Renseignements/information pour l'opération des Forces canadiennes (FC) ACCORD

Les opérations internationale des FC ont le plus souvent fonctionné sous un mandat international. L'information internationale est présentée afin de fournir le contexte de l'opération canadienne (placée en second).

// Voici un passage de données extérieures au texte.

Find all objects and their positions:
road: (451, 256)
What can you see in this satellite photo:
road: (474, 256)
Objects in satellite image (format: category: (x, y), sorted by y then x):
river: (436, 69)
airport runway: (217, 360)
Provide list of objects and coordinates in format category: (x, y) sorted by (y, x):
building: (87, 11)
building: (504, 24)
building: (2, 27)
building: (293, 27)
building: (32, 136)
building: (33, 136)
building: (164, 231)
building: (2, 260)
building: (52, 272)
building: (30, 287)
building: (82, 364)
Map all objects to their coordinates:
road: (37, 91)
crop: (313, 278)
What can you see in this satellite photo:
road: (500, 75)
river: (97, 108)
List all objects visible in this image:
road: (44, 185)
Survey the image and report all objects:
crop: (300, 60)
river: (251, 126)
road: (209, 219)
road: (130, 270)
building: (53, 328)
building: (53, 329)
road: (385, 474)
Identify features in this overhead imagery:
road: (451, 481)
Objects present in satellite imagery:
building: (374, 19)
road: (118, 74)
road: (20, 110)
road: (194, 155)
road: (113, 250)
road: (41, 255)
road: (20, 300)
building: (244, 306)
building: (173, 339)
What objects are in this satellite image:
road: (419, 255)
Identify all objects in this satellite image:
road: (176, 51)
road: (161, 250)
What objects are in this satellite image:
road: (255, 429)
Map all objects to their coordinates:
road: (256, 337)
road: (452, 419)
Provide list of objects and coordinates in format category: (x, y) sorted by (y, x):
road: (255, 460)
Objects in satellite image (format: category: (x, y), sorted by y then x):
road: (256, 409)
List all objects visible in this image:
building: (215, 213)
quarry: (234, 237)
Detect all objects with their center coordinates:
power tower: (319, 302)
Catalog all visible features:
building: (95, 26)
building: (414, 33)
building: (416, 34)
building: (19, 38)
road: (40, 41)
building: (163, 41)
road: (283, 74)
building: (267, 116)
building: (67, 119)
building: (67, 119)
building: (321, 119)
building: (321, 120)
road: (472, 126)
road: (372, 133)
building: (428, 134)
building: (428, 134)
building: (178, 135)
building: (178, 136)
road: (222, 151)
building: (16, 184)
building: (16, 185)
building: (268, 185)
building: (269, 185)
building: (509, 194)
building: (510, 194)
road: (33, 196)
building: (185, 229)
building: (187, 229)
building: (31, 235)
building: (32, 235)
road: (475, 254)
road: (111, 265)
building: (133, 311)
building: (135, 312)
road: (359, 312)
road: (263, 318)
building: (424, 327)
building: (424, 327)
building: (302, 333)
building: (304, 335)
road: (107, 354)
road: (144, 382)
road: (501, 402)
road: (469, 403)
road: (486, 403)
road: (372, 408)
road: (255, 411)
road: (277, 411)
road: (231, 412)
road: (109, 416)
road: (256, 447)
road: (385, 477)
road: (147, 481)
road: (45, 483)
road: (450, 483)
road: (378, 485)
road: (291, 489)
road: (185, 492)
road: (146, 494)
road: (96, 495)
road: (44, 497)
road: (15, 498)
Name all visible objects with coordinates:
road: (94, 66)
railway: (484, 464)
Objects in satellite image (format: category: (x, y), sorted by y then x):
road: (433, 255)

Toutes les rotations liées à l'une opération canadienne particulière seront éventuellement mises en ligne.

ACCORD
Description : Photo de l’ensemble du Groupe de
l’approvisionnement au Quatar pendant la guerre
du Golfe.

Information internationale

Nom de l'opération internationale: Guerre du Golfe

Nom de la mission internationale: Guerre du Golfe

Mandant: Organisation des Nations Unies

Région géographique: Moyen-Orient

Lieu: Iraq, Koweït

Date: 2 août 1990 - 6 avril 1991

Mandat:

Résolutions 660 (2 août 1990), 661 (6 août 1990), 665 (25 août 1990) et 678 (29 novembre 1990) du Conseil de sécurité

Faire respecter les résolutions du Conseil de sécurité des Nations Unies par l’Irak et veiller au retrait des forces irakiennes du Koweït.

Notes sur la mission:

Jugeant que le Koweït faisait partie intégrante de l’Iraq (sa 19e province en fait), le gouvernement de Saddam Hussein a envahi militairement ce riche État pétrolier le 2 août 1990. Les Iraquiens ont occupé le Koweït en moins d’une journée.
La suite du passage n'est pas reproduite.